Work instructions
Using the records below, transcribe word for word the stretch from the line that contains "(c) to give" through the line that contains "(d) to ensure", both end lines included, and nothing else.

Data for this exercise
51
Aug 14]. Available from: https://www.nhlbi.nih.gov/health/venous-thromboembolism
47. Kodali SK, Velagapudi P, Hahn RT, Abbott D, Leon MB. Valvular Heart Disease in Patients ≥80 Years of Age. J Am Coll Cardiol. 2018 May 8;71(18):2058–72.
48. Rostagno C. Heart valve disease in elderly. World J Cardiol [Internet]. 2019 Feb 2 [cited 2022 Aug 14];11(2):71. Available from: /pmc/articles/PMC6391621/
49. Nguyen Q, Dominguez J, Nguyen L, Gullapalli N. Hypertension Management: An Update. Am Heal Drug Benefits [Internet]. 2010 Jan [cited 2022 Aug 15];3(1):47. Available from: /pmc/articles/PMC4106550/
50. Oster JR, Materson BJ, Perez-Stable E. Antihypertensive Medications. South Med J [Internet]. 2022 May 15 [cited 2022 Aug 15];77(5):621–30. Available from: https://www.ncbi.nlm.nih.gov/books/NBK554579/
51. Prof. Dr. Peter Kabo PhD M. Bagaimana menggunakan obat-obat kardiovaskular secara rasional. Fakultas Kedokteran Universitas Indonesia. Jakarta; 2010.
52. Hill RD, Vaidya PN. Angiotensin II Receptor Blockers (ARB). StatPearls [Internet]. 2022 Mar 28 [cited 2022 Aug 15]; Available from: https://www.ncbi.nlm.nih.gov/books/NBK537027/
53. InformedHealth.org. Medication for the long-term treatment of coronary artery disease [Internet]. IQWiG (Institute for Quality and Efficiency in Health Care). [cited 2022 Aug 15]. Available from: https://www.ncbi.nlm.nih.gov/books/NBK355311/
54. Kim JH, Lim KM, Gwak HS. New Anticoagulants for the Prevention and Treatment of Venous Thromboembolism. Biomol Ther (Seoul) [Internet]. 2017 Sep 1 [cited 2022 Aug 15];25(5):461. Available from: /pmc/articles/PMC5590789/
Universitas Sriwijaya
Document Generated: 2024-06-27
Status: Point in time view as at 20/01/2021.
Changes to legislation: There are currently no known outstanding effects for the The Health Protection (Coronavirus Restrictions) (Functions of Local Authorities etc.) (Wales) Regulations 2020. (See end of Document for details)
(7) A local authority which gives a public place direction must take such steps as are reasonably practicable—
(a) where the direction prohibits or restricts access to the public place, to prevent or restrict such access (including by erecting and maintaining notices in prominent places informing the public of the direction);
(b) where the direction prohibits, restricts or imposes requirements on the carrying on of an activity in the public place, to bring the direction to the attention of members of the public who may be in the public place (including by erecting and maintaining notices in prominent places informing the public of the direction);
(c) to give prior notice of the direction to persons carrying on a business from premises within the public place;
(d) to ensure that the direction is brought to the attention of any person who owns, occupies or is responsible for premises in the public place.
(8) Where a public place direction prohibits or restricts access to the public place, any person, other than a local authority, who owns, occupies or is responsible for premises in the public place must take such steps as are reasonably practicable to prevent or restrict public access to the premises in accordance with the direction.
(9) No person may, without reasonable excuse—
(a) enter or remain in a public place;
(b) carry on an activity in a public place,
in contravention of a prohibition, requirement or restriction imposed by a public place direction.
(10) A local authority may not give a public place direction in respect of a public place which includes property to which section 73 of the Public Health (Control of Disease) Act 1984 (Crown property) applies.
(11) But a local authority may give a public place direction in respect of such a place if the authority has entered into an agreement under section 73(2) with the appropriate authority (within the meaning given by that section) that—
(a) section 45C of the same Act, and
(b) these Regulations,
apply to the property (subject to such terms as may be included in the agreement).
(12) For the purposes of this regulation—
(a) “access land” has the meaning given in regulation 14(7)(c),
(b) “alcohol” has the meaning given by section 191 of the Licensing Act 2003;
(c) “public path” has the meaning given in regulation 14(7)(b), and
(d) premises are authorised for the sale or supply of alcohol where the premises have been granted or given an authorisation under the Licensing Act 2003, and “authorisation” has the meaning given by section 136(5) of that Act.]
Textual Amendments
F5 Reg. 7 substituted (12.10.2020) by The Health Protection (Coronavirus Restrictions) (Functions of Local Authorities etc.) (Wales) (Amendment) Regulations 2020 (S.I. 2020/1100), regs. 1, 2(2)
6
---
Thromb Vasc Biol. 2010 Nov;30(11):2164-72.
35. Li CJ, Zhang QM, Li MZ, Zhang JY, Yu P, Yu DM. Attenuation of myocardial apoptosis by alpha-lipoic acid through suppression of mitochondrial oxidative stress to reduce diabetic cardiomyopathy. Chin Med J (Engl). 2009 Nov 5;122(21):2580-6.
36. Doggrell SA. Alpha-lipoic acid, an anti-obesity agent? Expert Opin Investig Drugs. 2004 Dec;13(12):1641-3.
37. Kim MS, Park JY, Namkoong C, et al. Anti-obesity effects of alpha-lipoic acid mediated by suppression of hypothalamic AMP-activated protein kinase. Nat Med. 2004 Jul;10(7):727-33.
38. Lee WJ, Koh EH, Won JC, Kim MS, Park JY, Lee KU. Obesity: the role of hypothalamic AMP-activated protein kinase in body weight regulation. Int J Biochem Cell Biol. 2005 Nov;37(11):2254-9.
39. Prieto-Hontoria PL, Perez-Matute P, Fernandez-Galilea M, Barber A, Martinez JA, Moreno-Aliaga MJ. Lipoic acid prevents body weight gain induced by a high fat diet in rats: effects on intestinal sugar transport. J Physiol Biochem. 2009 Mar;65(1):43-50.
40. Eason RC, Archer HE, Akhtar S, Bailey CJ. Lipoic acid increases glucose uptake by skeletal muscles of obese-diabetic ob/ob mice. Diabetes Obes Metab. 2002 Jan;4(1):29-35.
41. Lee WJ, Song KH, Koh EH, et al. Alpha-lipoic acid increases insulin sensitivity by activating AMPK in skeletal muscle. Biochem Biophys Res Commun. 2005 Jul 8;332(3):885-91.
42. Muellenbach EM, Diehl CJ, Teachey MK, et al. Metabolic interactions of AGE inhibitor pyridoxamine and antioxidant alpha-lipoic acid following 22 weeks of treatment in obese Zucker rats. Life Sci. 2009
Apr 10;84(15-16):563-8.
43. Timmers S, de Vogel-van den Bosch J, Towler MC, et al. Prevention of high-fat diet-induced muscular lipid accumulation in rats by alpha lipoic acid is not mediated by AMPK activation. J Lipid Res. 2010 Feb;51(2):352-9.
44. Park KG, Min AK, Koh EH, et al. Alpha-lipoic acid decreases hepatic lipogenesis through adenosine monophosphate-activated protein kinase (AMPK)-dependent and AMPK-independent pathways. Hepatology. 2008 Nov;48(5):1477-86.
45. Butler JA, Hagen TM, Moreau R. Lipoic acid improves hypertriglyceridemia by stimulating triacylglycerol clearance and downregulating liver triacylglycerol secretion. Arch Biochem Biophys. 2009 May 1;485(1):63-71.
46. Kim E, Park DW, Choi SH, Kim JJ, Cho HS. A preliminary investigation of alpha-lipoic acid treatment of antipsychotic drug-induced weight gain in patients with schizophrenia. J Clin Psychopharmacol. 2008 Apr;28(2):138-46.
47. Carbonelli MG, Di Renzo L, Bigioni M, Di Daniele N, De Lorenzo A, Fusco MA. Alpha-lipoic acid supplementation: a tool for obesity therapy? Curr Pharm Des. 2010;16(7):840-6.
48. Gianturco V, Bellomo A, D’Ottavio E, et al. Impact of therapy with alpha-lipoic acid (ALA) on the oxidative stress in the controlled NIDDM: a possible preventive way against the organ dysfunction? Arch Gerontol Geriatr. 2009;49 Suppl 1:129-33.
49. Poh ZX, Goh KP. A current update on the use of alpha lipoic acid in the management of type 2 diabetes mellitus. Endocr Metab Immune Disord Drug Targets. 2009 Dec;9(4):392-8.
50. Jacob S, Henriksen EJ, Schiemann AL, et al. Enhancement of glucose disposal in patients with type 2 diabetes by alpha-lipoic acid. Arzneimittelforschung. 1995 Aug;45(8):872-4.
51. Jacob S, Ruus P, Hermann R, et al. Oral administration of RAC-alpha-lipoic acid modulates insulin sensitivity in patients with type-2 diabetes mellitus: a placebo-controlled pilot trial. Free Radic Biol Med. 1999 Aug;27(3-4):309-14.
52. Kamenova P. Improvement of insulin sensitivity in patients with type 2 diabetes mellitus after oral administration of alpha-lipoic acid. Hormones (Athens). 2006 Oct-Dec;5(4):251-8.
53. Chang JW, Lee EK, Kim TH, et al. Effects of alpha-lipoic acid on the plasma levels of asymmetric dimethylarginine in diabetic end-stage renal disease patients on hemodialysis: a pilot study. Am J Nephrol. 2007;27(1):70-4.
==
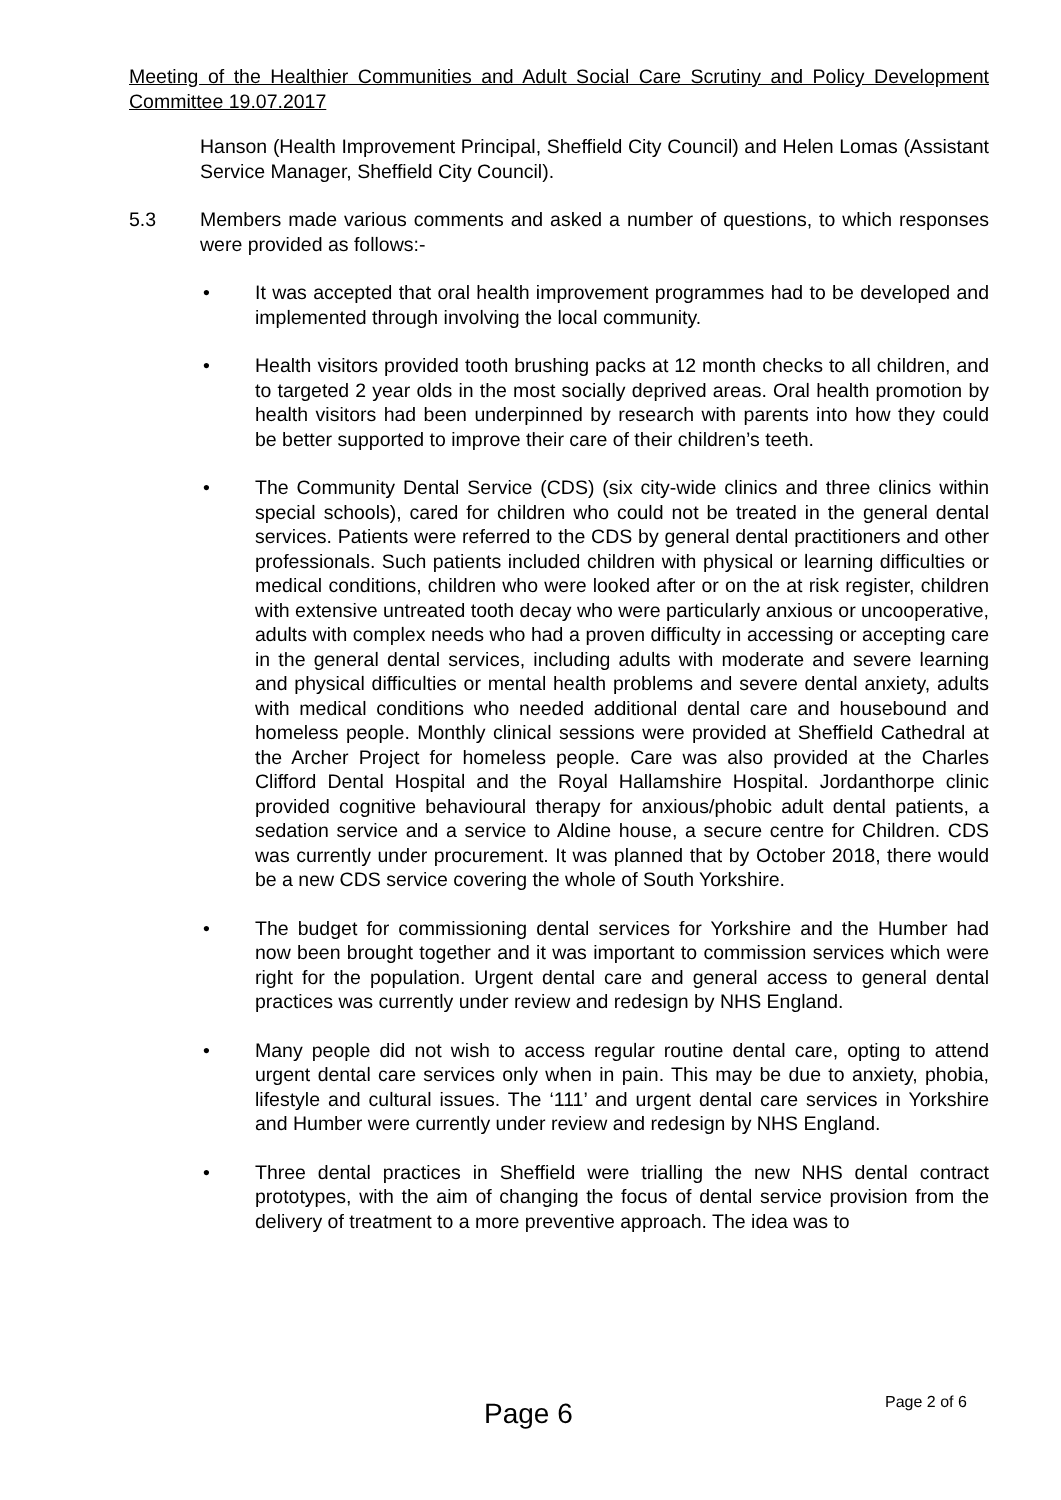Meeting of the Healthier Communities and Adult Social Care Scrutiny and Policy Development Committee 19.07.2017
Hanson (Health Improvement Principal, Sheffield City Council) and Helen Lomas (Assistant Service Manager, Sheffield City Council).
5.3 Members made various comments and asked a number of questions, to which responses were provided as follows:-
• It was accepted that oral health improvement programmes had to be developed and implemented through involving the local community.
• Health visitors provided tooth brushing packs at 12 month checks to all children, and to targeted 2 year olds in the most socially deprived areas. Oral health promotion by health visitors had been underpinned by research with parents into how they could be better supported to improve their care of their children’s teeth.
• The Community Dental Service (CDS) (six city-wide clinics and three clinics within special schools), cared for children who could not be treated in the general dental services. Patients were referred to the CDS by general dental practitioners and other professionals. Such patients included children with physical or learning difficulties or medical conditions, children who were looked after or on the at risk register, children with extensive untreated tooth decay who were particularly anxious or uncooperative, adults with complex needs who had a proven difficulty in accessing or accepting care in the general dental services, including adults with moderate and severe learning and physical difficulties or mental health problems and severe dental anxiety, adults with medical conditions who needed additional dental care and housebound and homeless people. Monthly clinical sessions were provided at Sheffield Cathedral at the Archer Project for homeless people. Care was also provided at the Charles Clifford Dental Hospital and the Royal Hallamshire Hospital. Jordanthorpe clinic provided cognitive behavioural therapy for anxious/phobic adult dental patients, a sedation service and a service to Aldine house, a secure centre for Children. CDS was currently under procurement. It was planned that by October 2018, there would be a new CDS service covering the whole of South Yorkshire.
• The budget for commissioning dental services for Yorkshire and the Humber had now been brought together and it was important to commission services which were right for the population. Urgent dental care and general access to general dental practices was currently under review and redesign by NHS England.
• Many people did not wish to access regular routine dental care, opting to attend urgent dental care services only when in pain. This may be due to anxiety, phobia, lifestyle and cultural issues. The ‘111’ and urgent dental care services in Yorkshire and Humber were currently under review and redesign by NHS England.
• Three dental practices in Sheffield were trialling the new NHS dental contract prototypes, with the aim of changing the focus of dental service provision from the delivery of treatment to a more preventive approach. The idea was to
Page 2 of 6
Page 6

Solution to the problem
(c) to give prior notice of the direction to persons carrying on a business from premises within the public place;
(d) to ensure that the direction is brought to the attention of any person who owns, occupies or is responsible for premises in the public place.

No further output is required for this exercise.